Los últimos acontecimientos —incluyendo la agresión protagonizada por su hijo — han encendido todavía más la llama de la indignación colectiva. Más allá del hecho aislado, lo que se percibe es una imagen de impunidad y desconexión entre las autoridades y la sociedad que juraron servir.
Cientos de ciudadanos han salido a manifestarse pacíficamente, reclamando justicia, respeto y un liderazgo que represente los intereses del pueblo y no los privilegios de unos pocos. Los reclamos no son capricho ni mera rabia momentánea: son el reflejo de una comunidad que ha perdido la fe en sus instituciones.
En este contexto, la permanencia de Miriam Cano al frente del municipio no solo agrava la tensión social, sino que obstaculiza la posibilidad de un retorno a la calma y la convivencia pacífica. Cuando una autoridad pierde la confianza de la gente, su continuidad termina siendo toxica para la gobernabilidad.
La exigencia de renuncia no es un llamado a la inestabilidad, sino una petición clara y urgente de un pueblo que quiere ser escuchado.

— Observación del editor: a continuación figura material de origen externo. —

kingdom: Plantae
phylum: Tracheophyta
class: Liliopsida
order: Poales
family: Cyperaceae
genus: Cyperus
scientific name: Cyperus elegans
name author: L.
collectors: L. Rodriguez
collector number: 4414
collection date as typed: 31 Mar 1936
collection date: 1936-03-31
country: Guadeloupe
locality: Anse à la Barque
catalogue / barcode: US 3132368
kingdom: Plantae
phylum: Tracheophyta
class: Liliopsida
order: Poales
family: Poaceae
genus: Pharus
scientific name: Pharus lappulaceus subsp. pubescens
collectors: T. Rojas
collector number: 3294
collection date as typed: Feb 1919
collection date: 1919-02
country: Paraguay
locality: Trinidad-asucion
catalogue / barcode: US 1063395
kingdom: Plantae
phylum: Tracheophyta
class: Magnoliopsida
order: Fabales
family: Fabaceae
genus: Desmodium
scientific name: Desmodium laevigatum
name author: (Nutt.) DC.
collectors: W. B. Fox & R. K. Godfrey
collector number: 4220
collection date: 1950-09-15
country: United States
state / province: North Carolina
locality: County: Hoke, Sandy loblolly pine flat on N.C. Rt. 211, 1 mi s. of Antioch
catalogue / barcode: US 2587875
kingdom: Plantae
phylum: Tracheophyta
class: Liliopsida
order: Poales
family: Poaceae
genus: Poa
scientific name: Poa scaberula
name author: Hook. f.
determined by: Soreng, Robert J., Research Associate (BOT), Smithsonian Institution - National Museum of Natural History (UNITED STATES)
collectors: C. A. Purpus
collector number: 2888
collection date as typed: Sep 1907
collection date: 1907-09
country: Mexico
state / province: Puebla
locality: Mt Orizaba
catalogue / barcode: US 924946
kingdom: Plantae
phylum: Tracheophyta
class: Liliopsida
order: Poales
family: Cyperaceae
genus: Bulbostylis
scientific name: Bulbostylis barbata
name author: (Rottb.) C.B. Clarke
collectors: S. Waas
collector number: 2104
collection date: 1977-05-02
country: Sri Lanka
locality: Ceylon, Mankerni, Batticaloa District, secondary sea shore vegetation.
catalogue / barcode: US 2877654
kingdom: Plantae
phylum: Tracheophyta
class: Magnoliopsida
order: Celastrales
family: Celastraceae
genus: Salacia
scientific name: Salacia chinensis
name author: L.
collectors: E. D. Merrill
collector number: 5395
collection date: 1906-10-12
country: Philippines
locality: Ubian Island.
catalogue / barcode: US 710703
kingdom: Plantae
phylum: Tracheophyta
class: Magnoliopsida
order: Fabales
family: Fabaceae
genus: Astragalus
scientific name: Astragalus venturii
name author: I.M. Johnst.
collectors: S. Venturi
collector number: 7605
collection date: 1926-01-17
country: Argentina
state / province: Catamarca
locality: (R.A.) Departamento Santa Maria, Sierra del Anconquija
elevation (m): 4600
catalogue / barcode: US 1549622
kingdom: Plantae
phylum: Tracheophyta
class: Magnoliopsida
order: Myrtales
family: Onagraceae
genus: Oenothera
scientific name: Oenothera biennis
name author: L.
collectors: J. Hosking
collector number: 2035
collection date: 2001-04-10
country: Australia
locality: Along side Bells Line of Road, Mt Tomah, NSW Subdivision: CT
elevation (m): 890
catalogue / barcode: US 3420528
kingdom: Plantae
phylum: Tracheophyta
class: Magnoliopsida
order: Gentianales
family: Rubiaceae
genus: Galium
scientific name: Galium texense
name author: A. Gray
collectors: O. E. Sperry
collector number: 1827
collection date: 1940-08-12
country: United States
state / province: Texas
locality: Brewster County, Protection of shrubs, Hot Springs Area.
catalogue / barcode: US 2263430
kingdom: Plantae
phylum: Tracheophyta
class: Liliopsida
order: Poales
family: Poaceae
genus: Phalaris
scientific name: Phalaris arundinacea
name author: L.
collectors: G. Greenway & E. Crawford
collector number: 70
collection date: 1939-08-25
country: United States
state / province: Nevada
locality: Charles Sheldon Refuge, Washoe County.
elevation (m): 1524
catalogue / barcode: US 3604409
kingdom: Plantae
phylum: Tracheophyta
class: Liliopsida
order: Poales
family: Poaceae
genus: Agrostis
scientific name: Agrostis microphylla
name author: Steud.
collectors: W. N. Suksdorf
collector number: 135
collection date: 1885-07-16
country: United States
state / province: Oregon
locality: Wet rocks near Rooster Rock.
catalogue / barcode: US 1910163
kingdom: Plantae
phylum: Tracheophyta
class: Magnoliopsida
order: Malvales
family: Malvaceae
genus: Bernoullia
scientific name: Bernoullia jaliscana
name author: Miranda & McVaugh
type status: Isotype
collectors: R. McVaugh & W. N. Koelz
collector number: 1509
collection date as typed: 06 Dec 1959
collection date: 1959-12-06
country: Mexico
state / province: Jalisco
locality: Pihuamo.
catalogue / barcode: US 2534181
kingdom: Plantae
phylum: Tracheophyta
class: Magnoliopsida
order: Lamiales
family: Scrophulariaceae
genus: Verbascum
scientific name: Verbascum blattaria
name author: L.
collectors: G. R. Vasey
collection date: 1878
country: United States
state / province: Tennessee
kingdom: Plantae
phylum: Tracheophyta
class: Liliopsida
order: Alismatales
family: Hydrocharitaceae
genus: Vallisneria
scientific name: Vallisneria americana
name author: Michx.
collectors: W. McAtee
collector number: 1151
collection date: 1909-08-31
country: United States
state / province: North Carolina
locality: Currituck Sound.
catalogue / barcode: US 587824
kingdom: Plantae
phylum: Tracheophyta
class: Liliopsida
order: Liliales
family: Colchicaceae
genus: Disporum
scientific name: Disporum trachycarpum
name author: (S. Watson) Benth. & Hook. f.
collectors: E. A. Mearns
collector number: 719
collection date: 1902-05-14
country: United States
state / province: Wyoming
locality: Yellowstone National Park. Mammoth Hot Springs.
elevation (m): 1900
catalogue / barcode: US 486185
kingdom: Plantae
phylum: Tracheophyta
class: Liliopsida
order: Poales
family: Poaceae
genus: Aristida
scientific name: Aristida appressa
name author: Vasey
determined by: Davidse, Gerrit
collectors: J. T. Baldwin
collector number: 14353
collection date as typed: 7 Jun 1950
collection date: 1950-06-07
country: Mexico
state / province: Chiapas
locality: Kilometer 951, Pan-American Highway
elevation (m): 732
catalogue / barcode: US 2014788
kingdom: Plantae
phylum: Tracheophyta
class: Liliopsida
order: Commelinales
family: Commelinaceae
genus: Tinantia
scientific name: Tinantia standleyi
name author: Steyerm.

San Quintín merece paz, justicia y un gobierno que no genere—sino que mitigue—el conflicto.
La violencia protagonizada por el hijo de una presidenta municipal no querida solo ha servido para demostrar lo que muchos ya sospechaban: que los intereses personales han opacado el deber público y que sin cambios reales, la crisis seguirá escalando.
Es por eso que la salida de Miriam Cano es hoy, no mañana: un paso necesario para el desahogo social, el restablecimiento de la tranquilidad y la apertura de un nuevo capítulo de reconciliación en San Quintín.